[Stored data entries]
□ □ □ □ □ □ □
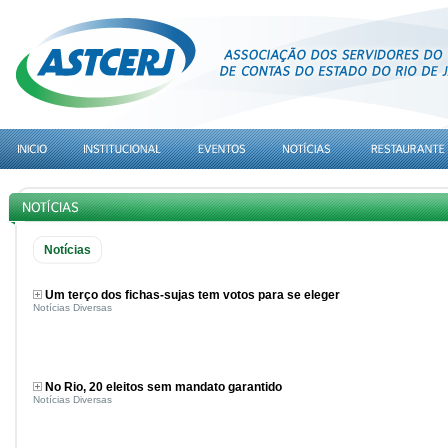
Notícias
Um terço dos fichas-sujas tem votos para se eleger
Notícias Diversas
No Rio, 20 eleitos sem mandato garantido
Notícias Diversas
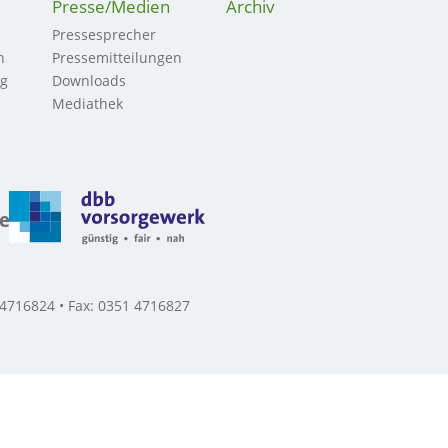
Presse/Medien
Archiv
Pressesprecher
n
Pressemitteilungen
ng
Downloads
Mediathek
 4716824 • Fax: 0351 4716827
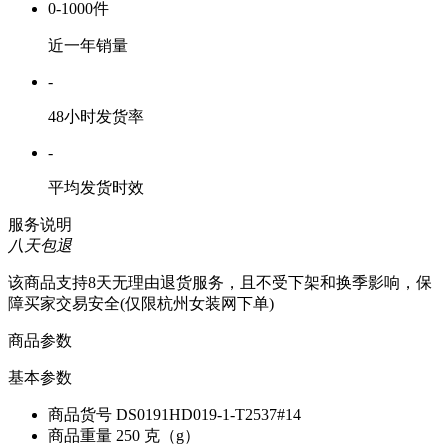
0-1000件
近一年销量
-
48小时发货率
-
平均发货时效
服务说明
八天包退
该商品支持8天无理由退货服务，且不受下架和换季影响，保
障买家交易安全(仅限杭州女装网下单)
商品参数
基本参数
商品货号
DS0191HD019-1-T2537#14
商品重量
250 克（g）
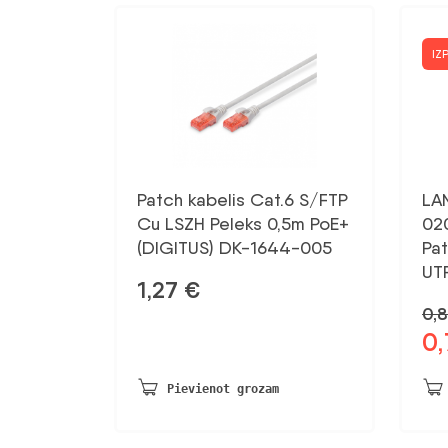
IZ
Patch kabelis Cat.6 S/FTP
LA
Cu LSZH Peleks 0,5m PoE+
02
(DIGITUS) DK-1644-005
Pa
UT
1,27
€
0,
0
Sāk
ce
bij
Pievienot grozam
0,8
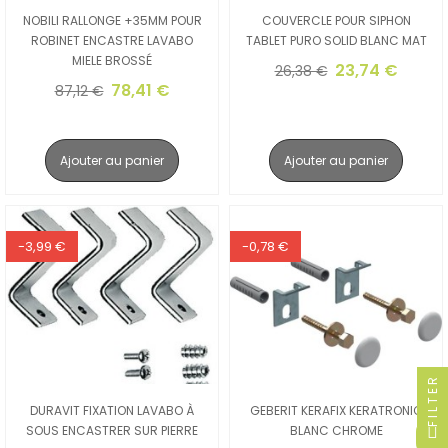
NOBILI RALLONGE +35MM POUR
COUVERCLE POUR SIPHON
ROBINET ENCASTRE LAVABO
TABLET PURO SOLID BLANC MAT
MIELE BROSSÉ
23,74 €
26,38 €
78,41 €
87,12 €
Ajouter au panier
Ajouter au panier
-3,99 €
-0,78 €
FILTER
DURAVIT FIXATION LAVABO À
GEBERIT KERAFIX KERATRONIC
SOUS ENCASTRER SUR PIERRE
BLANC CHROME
□ □ □ □ □ □ □
> _Problem_: Pick out and copy the lines of the entries that hold the string "BLANC".

> _Answer to this task_:
TABLET PURO SOLID BLANC MAT
BLANC CHROME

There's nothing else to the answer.